TRY IT: Below are the records; repeat them in full, exactly.

WORKING DATA Block Start

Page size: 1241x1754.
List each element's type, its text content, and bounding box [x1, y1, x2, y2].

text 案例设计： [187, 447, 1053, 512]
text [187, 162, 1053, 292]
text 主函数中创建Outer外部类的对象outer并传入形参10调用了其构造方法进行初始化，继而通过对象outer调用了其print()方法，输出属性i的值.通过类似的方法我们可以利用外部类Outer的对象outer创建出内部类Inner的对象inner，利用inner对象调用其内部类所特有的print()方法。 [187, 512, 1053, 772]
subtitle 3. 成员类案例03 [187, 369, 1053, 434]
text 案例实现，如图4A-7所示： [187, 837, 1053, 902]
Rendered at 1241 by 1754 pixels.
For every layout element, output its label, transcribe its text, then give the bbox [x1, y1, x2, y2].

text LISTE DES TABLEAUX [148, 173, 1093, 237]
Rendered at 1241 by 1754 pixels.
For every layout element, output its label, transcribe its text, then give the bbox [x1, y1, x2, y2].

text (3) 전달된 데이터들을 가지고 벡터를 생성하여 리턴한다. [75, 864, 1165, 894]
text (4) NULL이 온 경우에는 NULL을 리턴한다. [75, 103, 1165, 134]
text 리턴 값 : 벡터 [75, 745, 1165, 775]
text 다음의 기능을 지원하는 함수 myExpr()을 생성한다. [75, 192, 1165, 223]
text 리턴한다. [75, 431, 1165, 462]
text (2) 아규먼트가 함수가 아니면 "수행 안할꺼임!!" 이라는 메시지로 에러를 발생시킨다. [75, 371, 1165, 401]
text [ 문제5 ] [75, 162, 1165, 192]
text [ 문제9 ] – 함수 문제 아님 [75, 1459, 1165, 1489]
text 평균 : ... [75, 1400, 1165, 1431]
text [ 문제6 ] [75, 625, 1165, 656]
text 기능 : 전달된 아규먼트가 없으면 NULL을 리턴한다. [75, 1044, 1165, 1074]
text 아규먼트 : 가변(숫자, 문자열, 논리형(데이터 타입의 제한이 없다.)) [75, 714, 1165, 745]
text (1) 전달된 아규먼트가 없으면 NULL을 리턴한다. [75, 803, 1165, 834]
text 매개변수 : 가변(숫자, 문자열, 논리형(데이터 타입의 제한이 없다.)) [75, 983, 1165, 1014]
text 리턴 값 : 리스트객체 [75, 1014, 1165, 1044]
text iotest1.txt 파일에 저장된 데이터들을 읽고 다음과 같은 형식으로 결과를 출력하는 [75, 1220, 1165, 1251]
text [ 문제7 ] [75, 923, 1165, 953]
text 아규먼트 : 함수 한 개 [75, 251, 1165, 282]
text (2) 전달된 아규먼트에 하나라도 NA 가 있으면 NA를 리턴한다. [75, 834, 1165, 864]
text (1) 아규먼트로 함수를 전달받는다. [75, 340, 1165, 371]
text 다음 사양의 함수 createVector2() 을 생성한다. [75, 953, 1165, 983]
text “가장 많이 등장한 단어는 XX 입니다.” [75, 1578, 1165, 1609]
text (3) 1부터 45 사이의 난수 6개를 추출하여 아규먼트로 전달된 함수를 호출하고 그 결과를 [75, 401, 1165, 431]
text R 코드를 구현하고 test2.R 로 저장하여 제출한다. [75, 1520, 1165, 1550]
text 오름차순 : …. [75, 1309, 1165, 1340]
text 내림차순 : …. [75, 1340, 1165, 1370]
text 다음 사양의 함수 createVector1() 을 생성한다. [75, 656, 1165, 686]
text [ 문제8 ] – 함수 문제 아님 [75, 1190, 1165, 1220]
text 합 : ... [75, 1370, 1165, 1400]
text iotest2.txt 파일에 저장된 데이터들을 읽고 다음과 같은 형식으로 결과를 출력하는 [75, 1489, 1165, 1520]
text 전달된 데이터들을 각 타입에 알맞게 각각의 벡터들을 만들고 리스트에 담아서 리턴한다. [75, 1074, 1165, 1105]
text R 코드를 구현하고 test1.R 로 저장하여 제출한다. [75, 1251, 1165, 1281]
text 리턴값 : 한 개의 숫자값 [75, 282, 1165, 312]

WORKING DATA Block End

ANSWER TO THE PROBLEM:
Page size: 1241x1754.
List each element's type, its text content, and bounding box [x1, y1, x2, y2].

text 案例设计： [187, 447, 1053, 512]
text [187, 162, 1053, 292]
text 主函数中创建Outer外部类的对象outer并传入形参10调用了其构造方法进行初始化，继而通过对象outer调用了其print()方法，输出属性i的值.通过类似的方法我们可以利用外部类Outer的对象outer创建出内部类Inner的对象inner，利用inner对象调用其内部类所特有的print()方法。 [187, 512, 1053, 772]
subtitle 3. 成员类案例03 [187, 369, 1053, 434]
text 案例实现，如图4A-7所示： [187, 837, 1053, 902]
Rendered at 1241 by 1754 pixels.
For every layout element, output its label, transcribe its text, then give the bbox [x1, y1, x2, y2].

text LISTE DES TABLEAUX [148, 173, 1093, 237]
Rendered at 1241 by 1754 pixels.
For every layout element, output its label, transcribe its text, then give the bbox [x1, y1, x2, y2].

text (3) 전달된 데이터들을 가지고 벡터를 생성하여 리턴한다. [75, 864, 1165, 894]
text (4) NULL이 온 경우에는 NULL을 리턴한다. [75, 103, 1165, 134]
text 리턴 값 : 벡터 [75, 745, 1165, 775]
text 다음의 기능을 지원하는 함수 myExpr()을 생성한다. [75, 192, 1165, 223]
text 리턴한다. [75, 431, 1165, 462]
text (2) 아규먼트가 함수가 아니면 "수행 안할꺼임!!" 이라는 메시지로 에러를 발생시킨다. [75, 371, 1165, 401]
text [ 문제5 ] [75, 162, 1165, 192]
text [ 문제9 ] – 함수 문제 아님 [75, 1459, 1165, 1489]
text 평균 : ... [75, 1400, 1165, 1431]
text [ 문제6 ] [75, 625, 1165, 656]
text 기능 : 전달된 아규먼트가 없으면 NULL을 리턴한다. [75, 1044, 1165, 1074]
text 아규먼트 : 가변(숫자, 문자열, 논리형(데이터 타입의 제한이 없다.)) [75, 714, 1165, 745]
text (1) 전달된 아규먼트가 없으면 NULL을 리턴한다. [75, 803, 1165, 834]
text 매개변수 : 가변(숫자, 문자열, 논리형(데이터 타입의 제한이 없다.)) [75, 983, 1165, 1014]
text 리턴 값 : 리스트객체 [75, 1014, 1165, 1044]
text iotest1.txt 파일에 저장된 데이터들을 읽고 다음과 같은 형식으로 결과를 출력하는 [75, 1220, 1165, 1251]
text [ 문제7 ] [75, 923, 1165, 953]
text 아규먼트 : 함수 한 개 [75, 251, 1165, 282]
text (2) 전달된 아규먼트에 하나라도 NA 가 있으면 NA를 리턴한다. [75, 834, 1165, 864]
text (1) 아규먼트로 함수를 전달받는다. [75, 340, 1165, 371]
text 다음 사양의 함수 createVector2() 을 생성한다. [75, 953, 1165, 983]
text “가장 많이 등장한 단어는 XX 입니다.” [75, 1578, 1165, 1609]
text (3) 1부터 45 사이의 난수 6개를 추출하여 아규먼트로 전달된 함수를 호출하고 그 결과를 [75, 401, 1165, 431]
text R 코드를 구현하고 test2.R 로 저장하여 제출한다. [75, 1520, 1165, 1550]
text 오름차순 : …. [75, 1309, 1165, 1340]
text 내림차순 : …. [75, 1340, 1165, 1370]
text 다음 사양의 함수 createVector1() 을 생성한다. [75, 656, 1165, 686]
text [ 문제8 ] – 함수 문제 아님 [75, 1190, 1165, 1220]
text 합 : ... [75, 1370, 1165, 1400]
text iotest2.txt 파일에 저장된 데이터들을 읽고 다음과 같은 형식으로 결과를 출력하는 [75, 1489, 1165, 1520]
text 전달된 데이터들을 각 타입에 알맞게 각각의 벡터들을 만들고 리스트에 담아서 리턴한다. [75, 1074, 1165, 1105]
text R 코드를 구현하고 test1.R 로 저장하여 제출한다. [75, 1251, 1165, 1281]
text 리턴값 : 한 개의 숫자값 [75, 282, 1165, 312]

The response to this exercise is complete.